» WORK TASK A: Rewrite the passage on global trends from the words "- China and/or" through "a major disruption.", using "banking systems" in place of "financial institutions".

They will be a defining challenge for US strategy, operations, and force development, and they will require that strategy to maintain focus on traditional, low-technology threats as well as the capacity of potential adversaries to harness elements of proliferating advanced technologies. At the same time, we do not know the extent to which adversaries, state and nonstate, might be influenced or deterred by other geopolitical, economic, technological, or diplomatic factors in 2015.
The Global Economy
Although the outlook for the global economy appears strong, achieving broad and sustained high levels of global growth will be contingent on avoiding several potential brakes to growth. These include:
- The US economy suffers a sustained downturn.
- Europe and Japan fail to manage their demographic challenges.
- China and/or India fail to sustain high growth.
- Emerging market countries fail to reform their financial institutions.
- Global energy supplies a major disruption.
REGIONAL CONCERNS
The Middle East
Global trends from demography and natural resources to globalization and governance appear generally negative for the Middle East. Most regimes are change-resistant. Many are buoyed by continuing energy revenues and will not be inclined to make the necessary reforms, including in basic education, to change this unfavorable picture.
- Linear trend analysis shows little positive change in the region, raising the prospects for increased demographic pressures, social unrest, religious and ideological extremism, and terrorism directed both at the regimes and at their Western supporters.
- Nonlinear developments,such as the sudden rise of a Web-connected opposition, a sharp and sustained economic downturn, or, conversely, the emergence of enlightened leaders committed to good governance,might change outcomes in individual countries. Political changes in Iran in the late 1990s are an example of such nonlinear development.
China
Estimates of developments in China over the next 15 years are fraught with unknowables. Working against China's aspirations to sustain economic growth while preserving its political system is an array of political, social, and economic pressures that will increasingly challenge the regime's legitimacy, and perhaps its survival.

» WORK TASK B: From the records, turn the part that opens with the line containing "left knee: (633, 321, -7)" and closes with the line containing "left shoulder: (628, 136, 9)" into a JSON list of strings, one string per line, with blank lines left out.

» SOURCE DATA:
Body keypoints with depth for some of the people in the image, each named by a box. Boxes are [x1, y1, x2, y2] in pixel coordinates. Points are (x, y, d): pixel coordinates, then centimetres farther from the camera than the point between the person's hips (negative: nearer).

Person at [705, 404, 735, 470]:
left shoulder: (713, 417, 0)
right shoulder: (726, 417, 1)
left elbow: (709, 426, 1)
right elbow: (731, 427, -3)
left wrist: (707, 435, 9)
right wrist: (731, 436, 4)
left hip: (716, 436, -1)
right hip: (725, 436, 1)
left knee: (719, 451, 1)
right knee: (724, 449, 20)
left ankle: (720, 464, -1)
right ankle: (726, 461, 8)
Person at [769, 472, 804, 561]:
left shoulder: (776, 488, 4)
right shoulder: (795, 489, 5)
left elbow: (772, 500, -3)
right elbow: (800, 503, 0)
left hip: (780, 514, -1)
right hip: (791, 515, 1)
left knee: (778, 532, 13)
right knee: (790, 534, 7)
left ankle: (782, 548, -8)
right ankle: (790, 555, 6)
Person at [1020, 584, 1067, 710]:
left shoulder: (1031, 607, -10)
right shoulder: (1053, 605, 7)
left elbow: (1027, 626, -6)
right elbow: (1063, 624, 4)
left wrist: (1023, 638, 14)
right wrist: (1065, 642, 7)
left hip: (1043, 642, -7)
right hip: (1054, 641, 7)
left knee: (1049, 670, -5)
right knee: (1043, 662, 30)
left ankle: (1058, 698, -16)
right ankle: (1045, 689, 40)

==

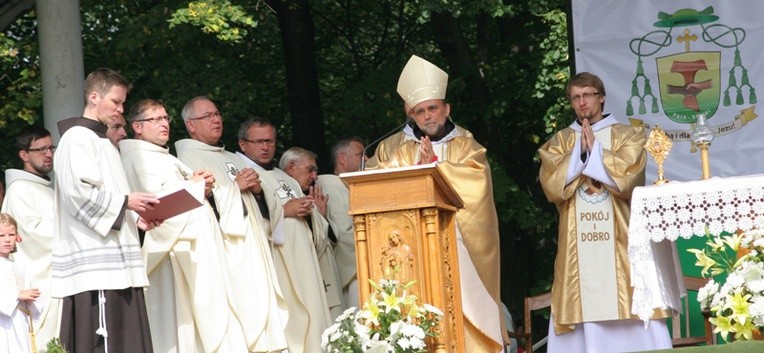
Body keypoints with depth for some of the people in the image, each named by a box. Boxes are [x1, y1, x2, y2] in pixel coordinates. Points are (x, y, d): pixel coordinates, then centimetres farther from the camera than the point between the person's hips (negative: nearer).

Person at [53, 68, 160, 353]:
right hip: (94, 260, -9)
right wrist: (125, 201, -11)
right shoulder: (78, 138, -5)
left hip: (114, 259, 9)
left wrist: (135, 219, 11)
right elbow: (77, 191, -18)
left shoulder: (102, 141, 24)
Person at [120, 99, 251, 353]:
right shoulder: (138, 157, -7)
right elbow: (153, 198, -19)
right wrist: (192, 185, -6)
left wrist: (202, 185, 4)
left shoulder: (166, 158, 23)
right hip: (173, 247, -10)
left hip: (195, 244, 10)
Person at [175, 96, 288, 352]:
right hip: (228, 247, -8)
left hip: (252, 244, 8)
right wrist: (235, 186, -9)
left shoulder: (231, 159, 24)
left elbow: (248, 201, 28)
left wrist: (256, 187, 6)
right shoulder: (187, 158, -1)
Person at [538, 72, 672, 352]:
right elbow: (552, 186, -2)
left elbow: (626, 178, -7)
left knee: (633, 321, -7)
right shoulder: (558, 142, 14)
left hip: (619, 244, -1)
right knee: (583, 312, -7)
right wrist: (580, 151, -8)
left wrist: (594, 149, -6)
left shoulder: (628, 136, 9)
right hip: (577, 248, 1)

==

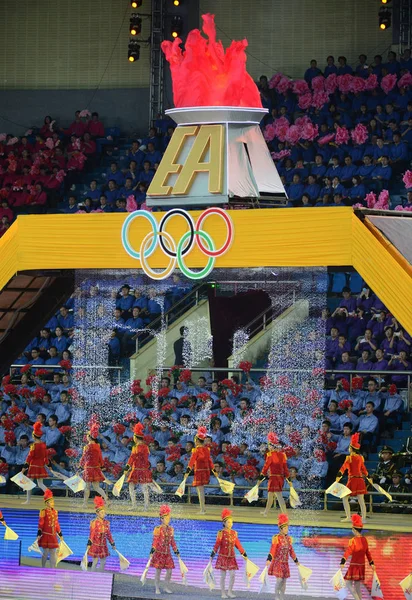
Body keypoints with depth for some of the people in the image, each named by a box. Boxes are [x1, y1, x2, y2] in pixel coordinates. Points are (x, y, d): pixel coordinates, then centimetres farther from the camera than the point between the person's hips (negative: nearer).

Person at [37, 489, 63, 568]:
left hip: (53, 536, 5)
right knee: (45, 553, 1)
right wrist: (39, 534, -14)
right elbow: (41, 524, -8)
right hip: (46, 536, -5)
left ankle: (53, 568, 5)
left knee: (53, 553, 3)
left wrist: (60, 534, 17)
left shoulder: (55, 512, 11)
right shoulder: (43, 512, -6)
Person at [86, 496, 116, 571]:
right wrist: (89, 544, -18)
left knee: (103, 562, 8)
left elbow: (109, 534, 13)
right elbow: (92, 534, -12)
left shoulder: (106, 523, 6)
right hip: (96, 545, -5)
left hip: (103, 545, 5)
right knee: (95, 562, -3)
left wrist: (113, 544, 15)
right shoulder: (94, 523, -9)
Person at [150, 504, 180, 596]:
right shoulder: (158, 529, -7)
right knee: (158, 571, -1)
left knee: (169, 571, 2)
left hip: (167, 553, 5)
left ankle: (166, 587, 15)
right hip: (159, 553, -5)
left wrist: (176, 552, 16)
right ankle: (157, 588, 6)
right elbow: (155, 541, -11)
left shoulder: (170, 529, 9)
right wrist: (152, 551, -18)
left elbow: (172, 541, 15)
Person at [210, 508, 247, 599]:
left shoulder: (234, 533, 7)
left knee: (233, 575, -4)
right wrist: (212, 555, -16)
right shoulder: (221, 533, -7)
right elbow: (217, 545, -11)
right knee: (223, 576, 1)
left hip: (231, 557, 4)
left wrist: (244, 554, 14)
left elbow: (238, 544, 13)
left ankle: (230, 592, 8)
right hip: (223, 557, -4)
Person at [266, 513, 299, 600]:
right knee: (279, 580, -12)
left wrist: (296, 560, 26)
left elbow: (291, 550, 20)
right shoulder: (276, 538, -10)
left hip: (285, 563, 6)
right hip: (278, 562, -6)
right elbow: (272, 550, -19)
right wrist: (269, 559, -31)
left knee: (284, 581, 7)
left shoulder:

» EXERCISE OUTPUT A:
- China and/or India fail to sustain high growth.
- Emerging market countries fail to reform their banking systems.
- Global energy supplies a major disruption.

» EXERCISE OUTPUT B:
[
  "left knee: (633, 321, -7)",
  "right shoulder: (558, 142, 14)",
  "left hip: (619, 244, -1)",
  "right knee: (583, 312, -7)",
  "right wrist: (580, 151, -8)",
  "left wrist: (594, 149, -6)",
  "left shoulder: (628, 136, 9)"
]